Die boekhouder kon goed Engels en hij vertelde dat Nalin in het dorp een gezin had, met vrouw en kinderen, maar hier, op Tsunami de vrijgezelle jongen uithing, vrouwen versierde en in het dorp ondertussen de tiran en dictator was. Hij was plotsklaps de rijkste van het dorp geworden met de macht om dorpelingen in te huren voor Tsunami. Besluiten wie er mocht gaan bouwen, wie hij als timmerman inhuurde, van welke visser hij de vis kocht, voor het restaurantje. Nalin deed zich goed voor bij de Brit omdat hij als enige van het dorp vlot in het Engels kon babbelen, maar had verder geen kaas gegeten van boekhouden en geldbeheer: dat deed deze oude man: alles was van hem afhankelijk.

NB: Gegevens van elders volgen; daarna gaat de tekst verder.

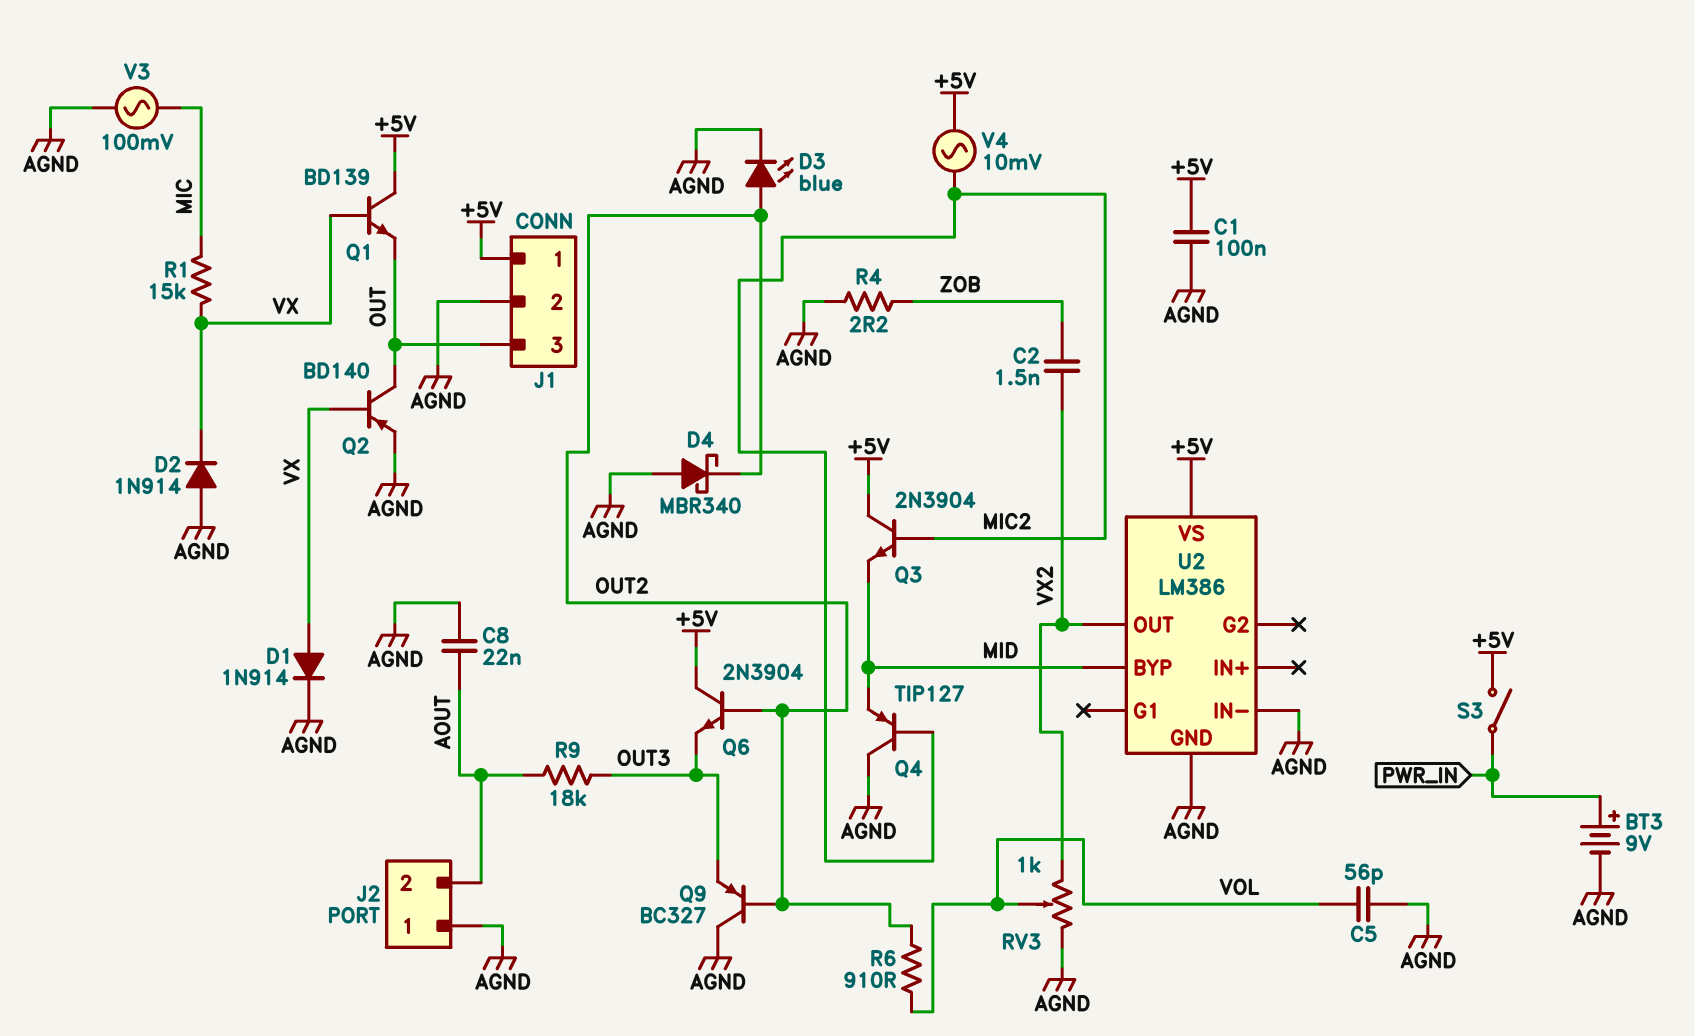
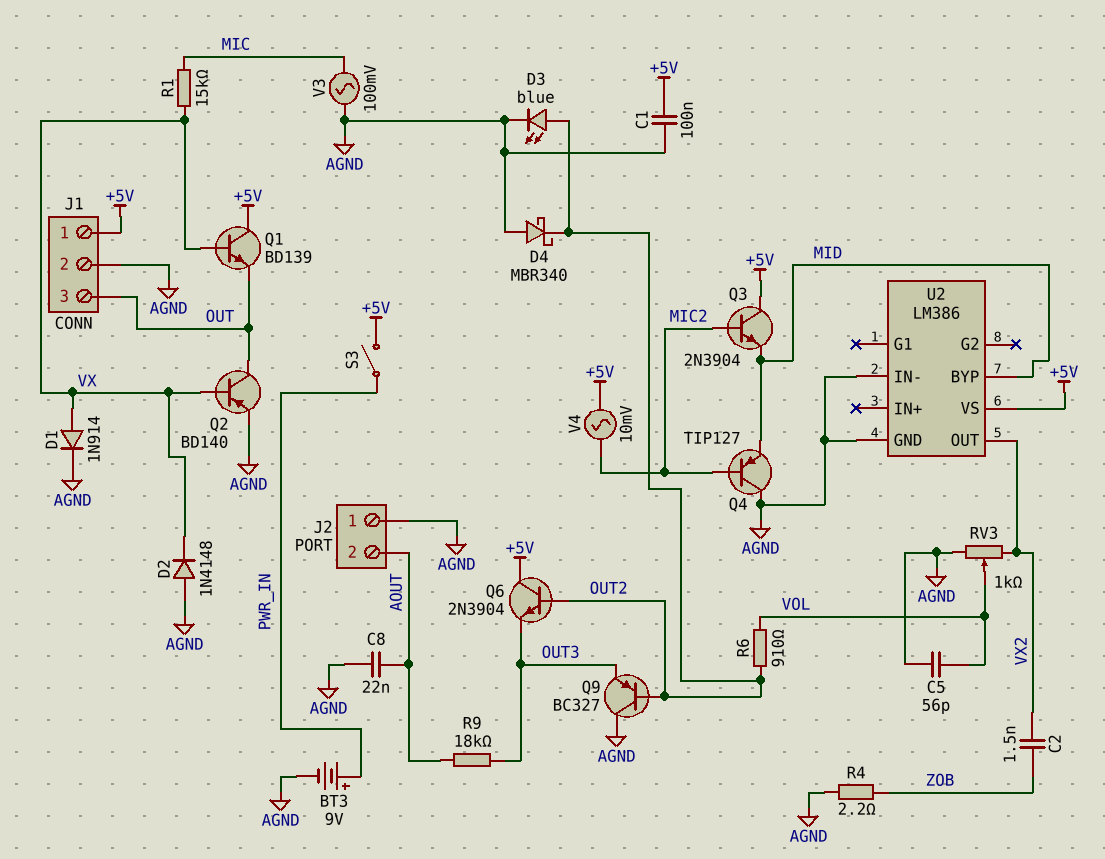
D2: diode 1N914 (A AGND, K VX) -> diode 1N4148 (A AGND, K VX)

Hij had er verdriet van: 'Nalin is evil...', sprak hij. Wanneer de Brit kwam moest de boekhouding tip-top zijn en de boekhouder werd zo ver mogelijk weggehouden van Tsunami. In die tijd mocht hij het terrein niet op en bezocht Nalin hem bij zijn huis. We maakten het mee dat de Brit zou komen en Nalin werd steeds zenuwachtiger. Hij staakte zijn versierpogingen en de oude man vertelde dat de dag voor de aankomst van de Brit, Nalin huilend bij hem thuis was geweest. Dan had hij toch ook weer met Nalin te doen: hij kende hem al vanaf dat hij een baby was.
We hebben een kort gesprekje gehad met de Brit, we waren tenslotte longstay-guests. Hij hoopte zich ooit te kunnen vestigen aan de kust. Als de burgeroorlog voorbij zou zijn, zou die oostkust weleens booming kunnen worden. Onderwijl verdiende hij in het westen geld, om te blijven investeren. Hij had ook het gevoel goed werk te doen, omdat hij werkgelegenheid en iets van economie had gebracht, in wat anders een godverlaten dorpje aan die oostkust was gebleven.
En nu is die oostkust dus geteisterd. Net als toen bij de tsunami vraag ik me af wat er over is van Tsunami. Toen dacht ik nog: zou die oude man nog leven? En staat zijn rieten huis er nog? Tsunami was gebouwd uit steen. Nu weet ik zeker dat die oude man allang overleden is.. .Maar ik zie hem nu zó voor me. Zijn vriendelijke met rimpels doorgroefde smalle donkerbruine gezicht. 's Avonds bij zonsondergang liep hij vaak met zijn vrouw het strand op tot vlak bij de zee en samen keken ze uit over die verkleurende einder.